--- Material to process ---

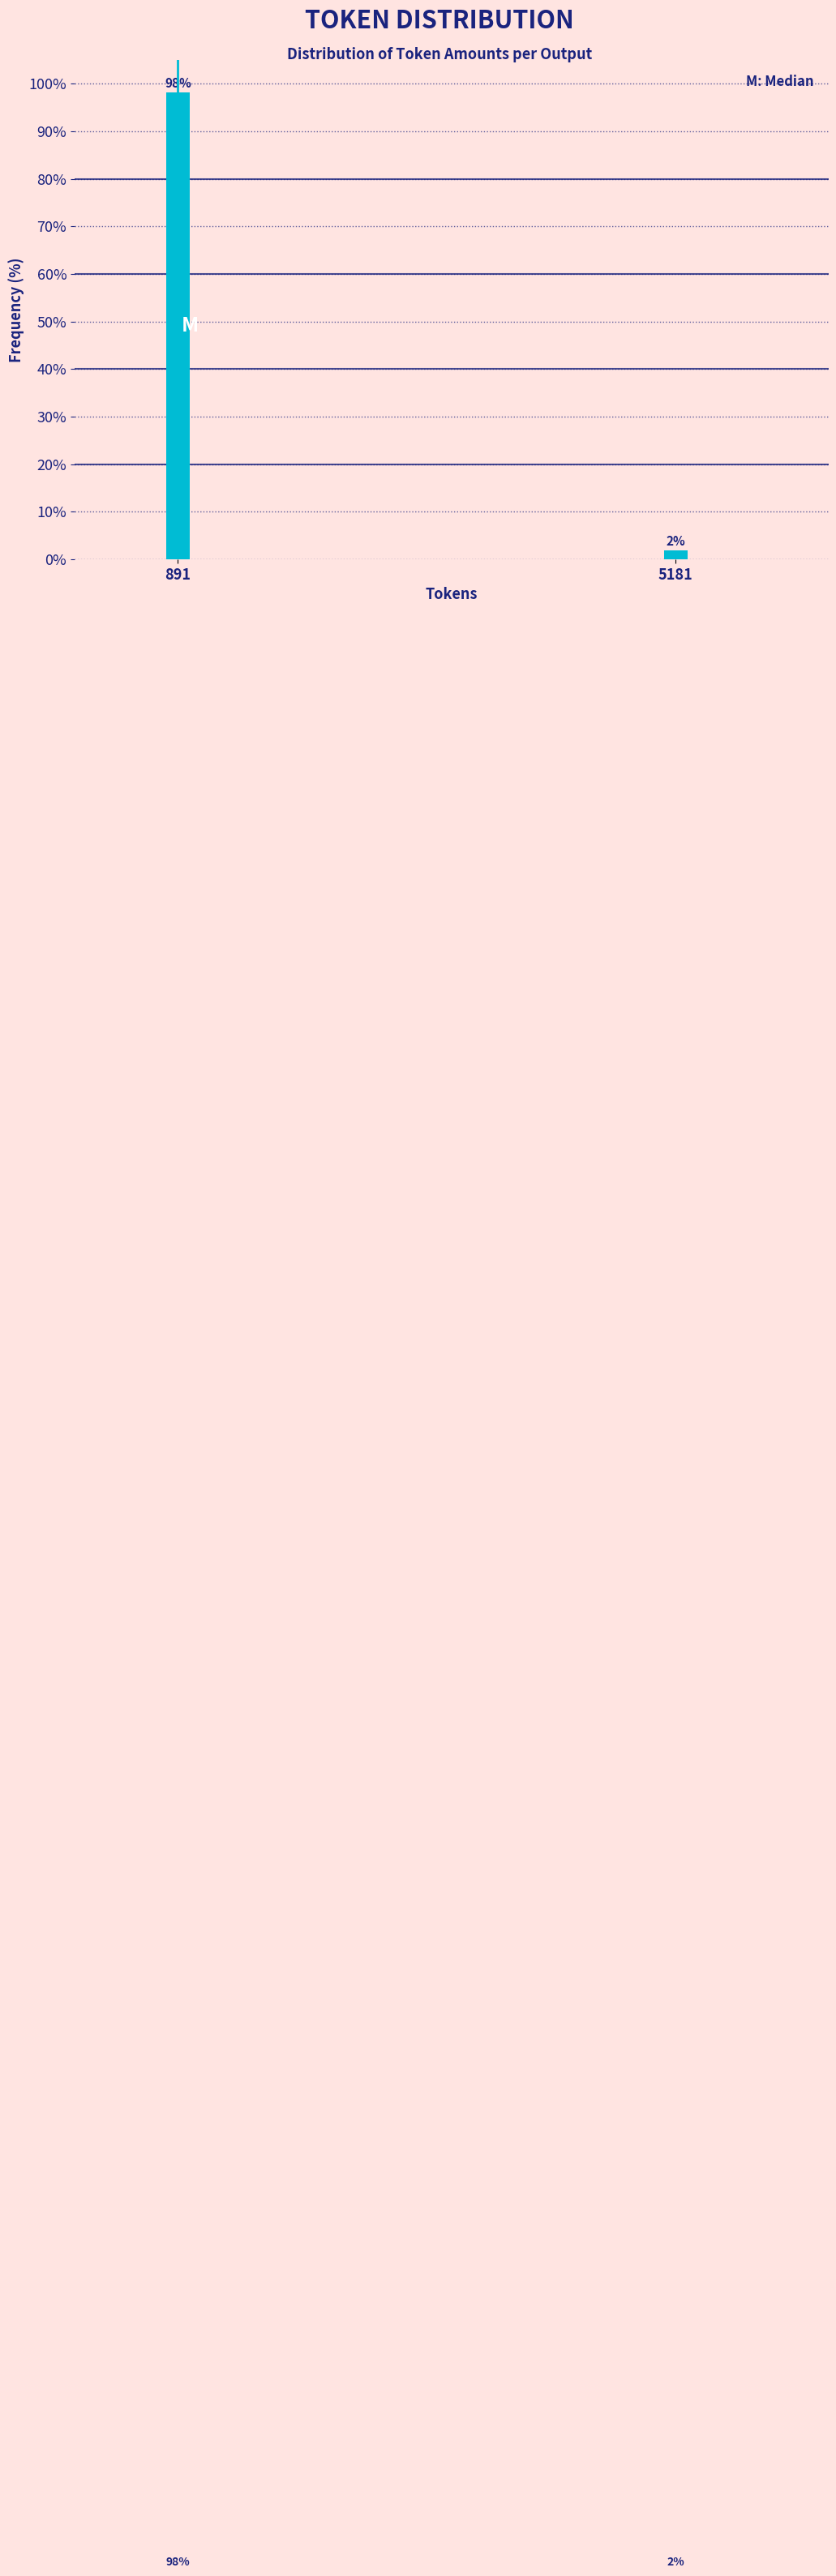

Read the value at 891.

98.1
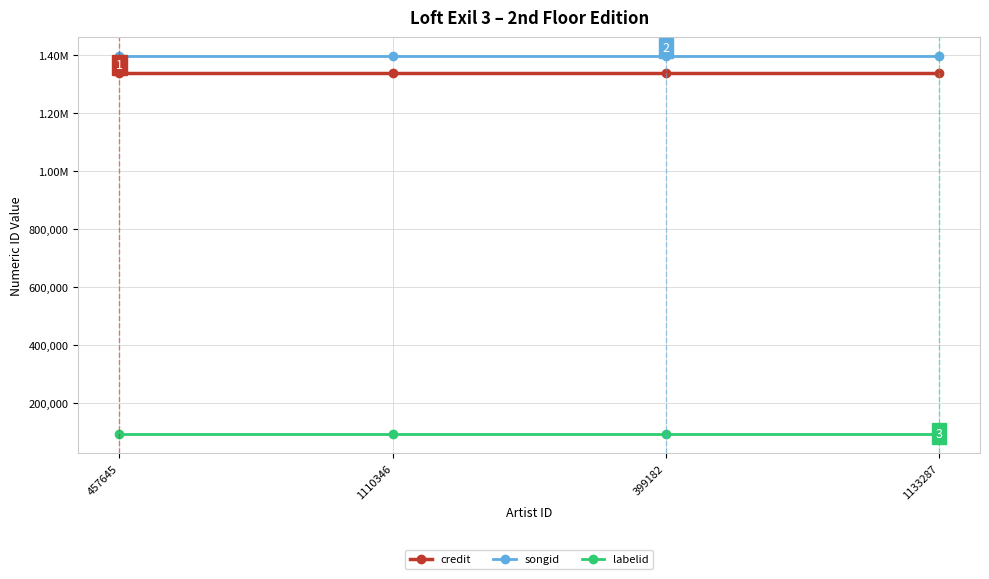

What is the lowest value of the credit series?

1338668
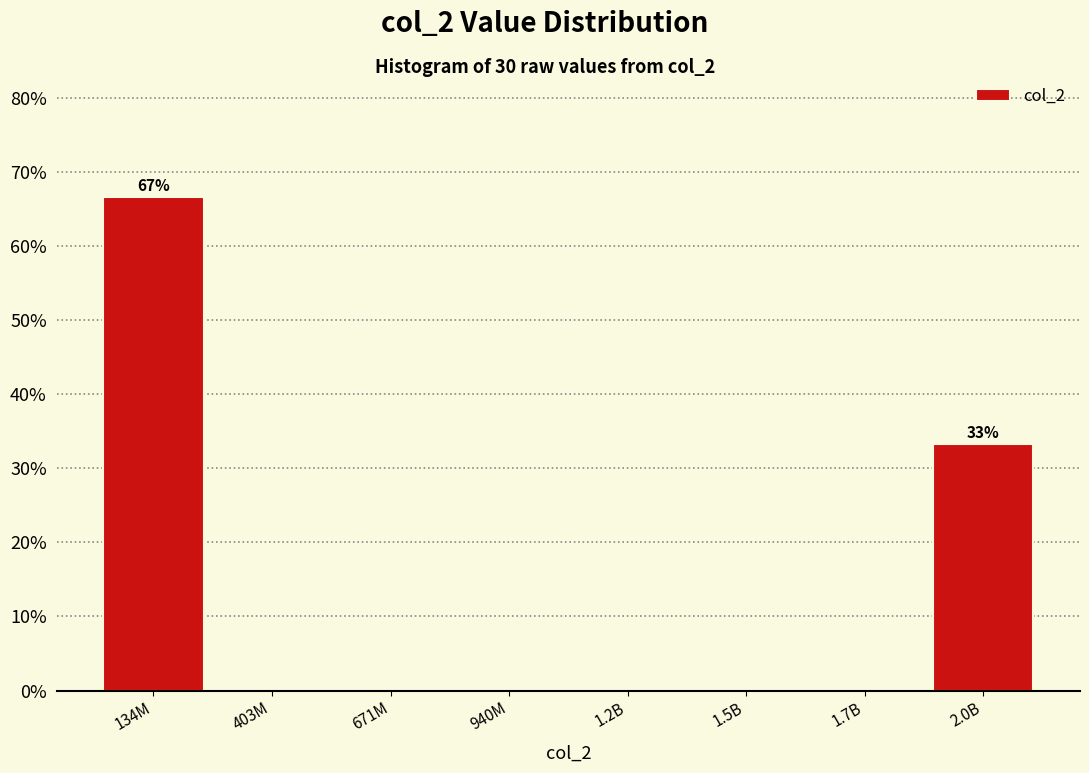

Reading right to left, extract all data points from this chart.

2.0B=33.3	1.7B=0.0	1.5B=0.0	1.2B=0.0	940M=0.0	671M=0.0	403M=0.0	134M=66.7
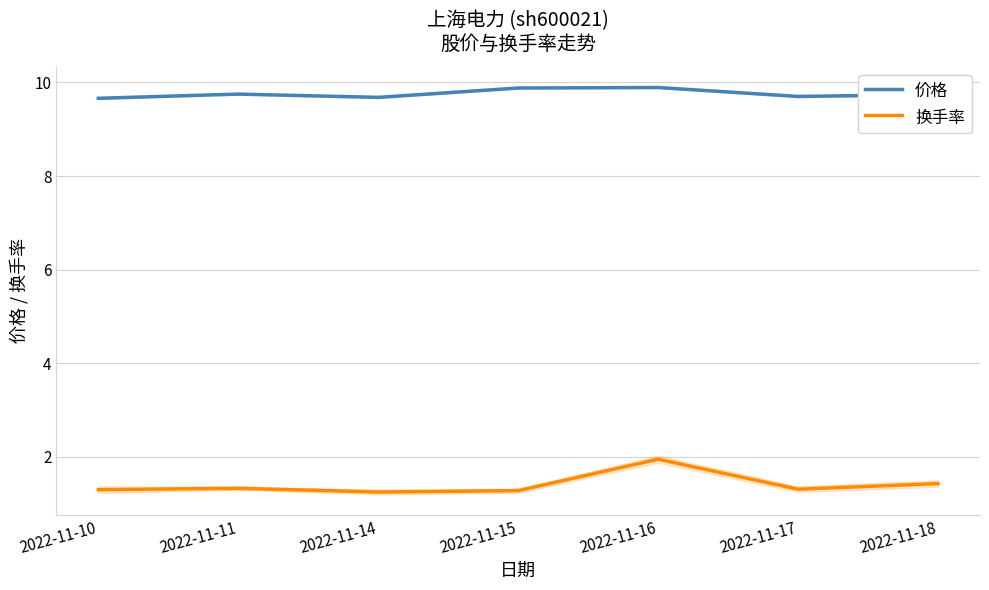

The 换手率 series shows 1.2 at 2022-11-14. True or false?

True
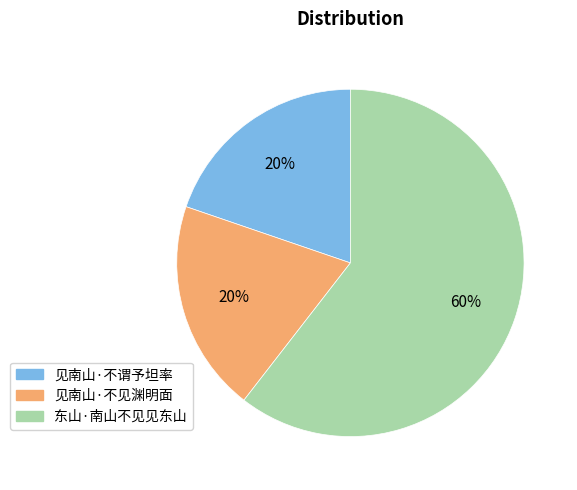

To the nearest percent, what is the combined percentage of 见南山·不谓予坦率 and 东山·南山不见见东山?

80%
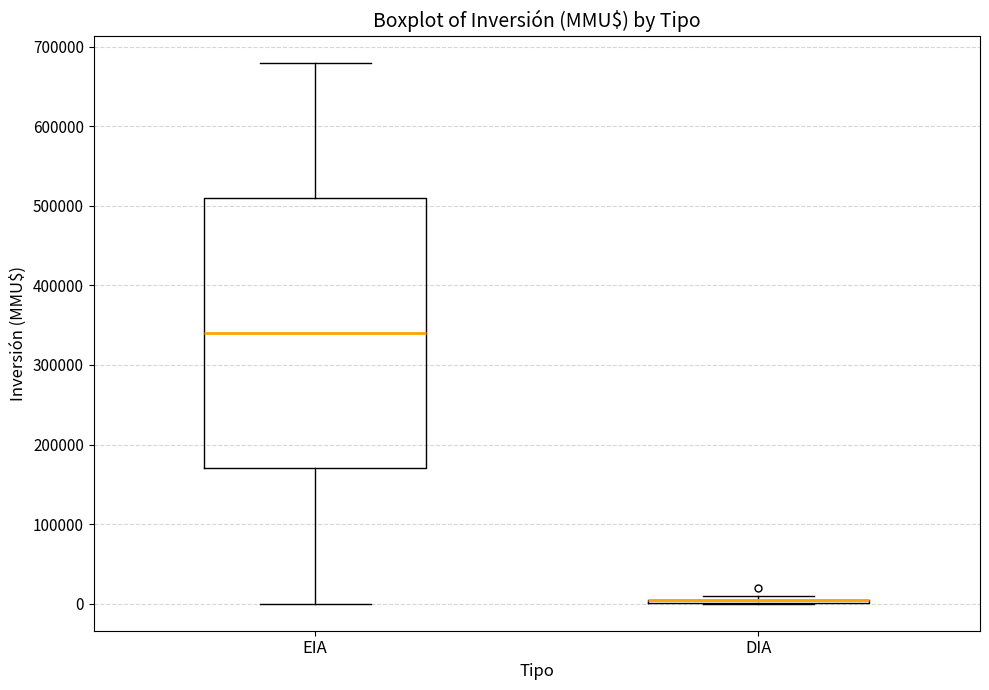

Comparing the boxes themselves (not the whiskers), which one is the tallest?

EIA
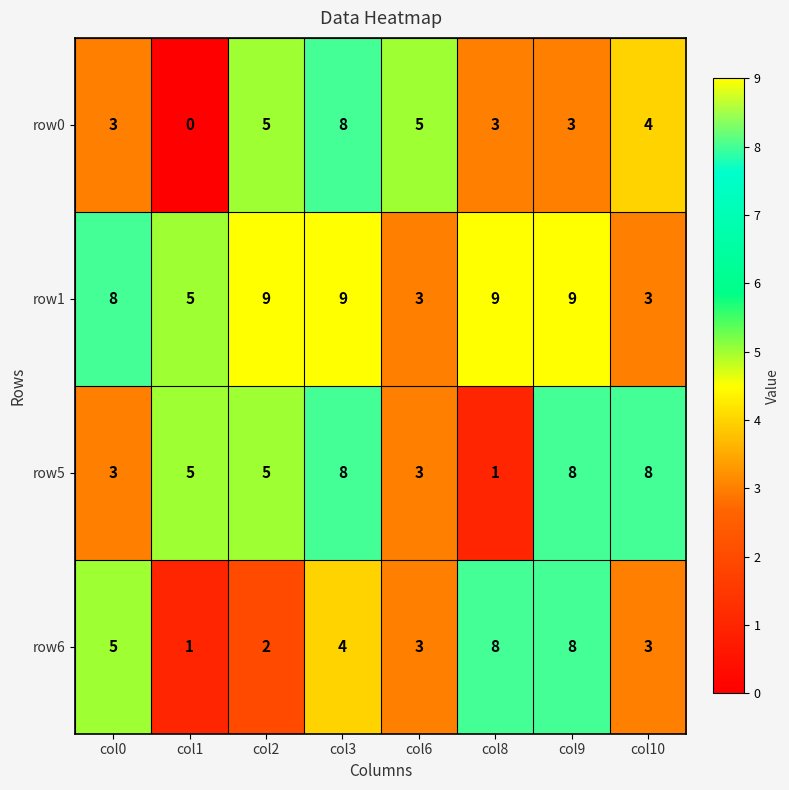

What is the difference between the maximum and minimum values in the row0 series?

8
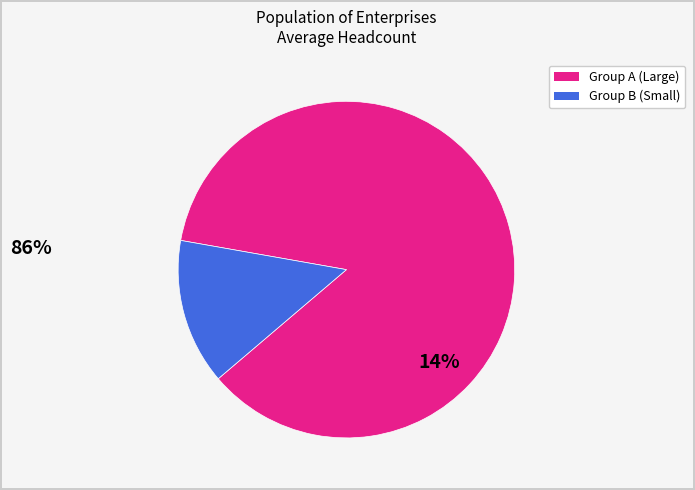

Does any single category account for the majority?

Yes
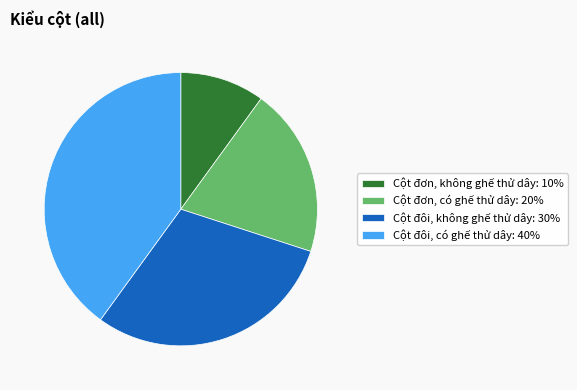

Which category has the biggest portion of the pie?

Cột đôi, có ghế thử dây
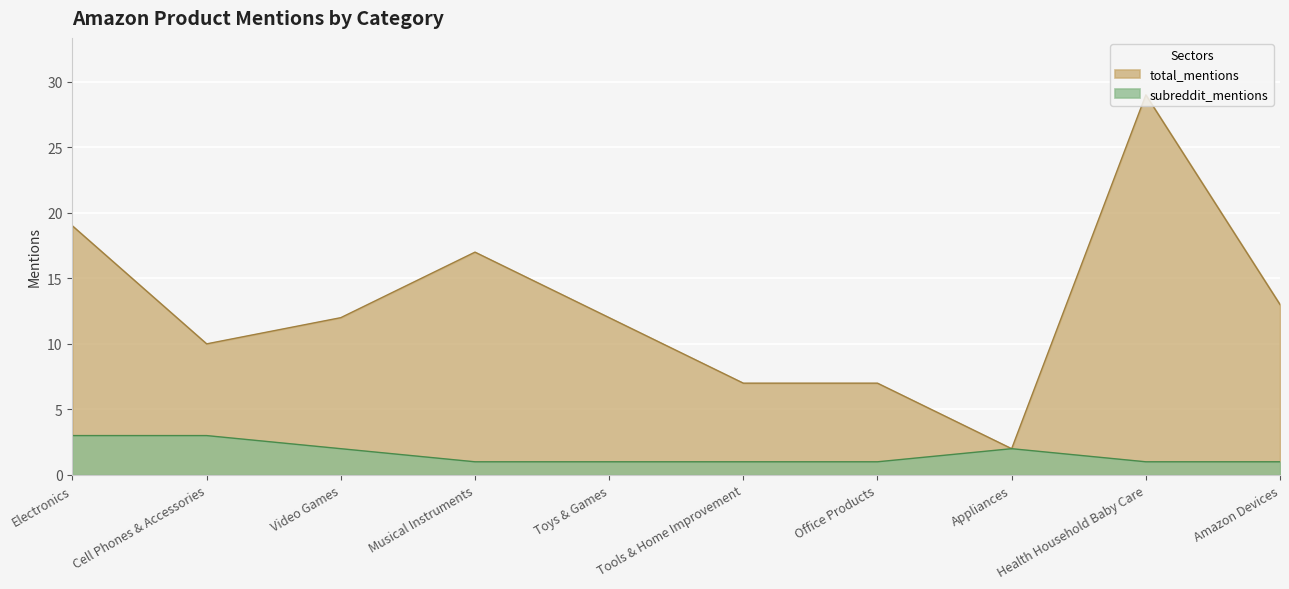

How many lines are shown in the chart?

2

---

Work to be completed
Repeat all of the data above word for word, and leave the pictures out of your answer.

Solution for this problem
Read the value at 891.

98.1

What is the lowest value of the credit series?

1338668

Reading right to left, extract all data points from this chart.

2.0B=33.3	1.7B=0.0	1.5B=0.0	1.2B=0.0	940M=0.0	671M=0.0	403M=0.0	134M=66.7

The 换手率 series shows 1.2 at 2022-11-14. True or false?

True

To the nearest percent, what is the combined percentage of 见南山·不谓予坦率 and 东山·南山不见见东山?

80%

Comparing the boxes themselves (not the whiskers), which one is the tallest?

EIA

What is the difference between the maximum and minimum values in the row0 series?

8

Does any single category account for the majority?

Yes

Which category has the biggest portion of the pie?

Cột đôi, có ghế thử dây

How many lines are shown in the chart?

2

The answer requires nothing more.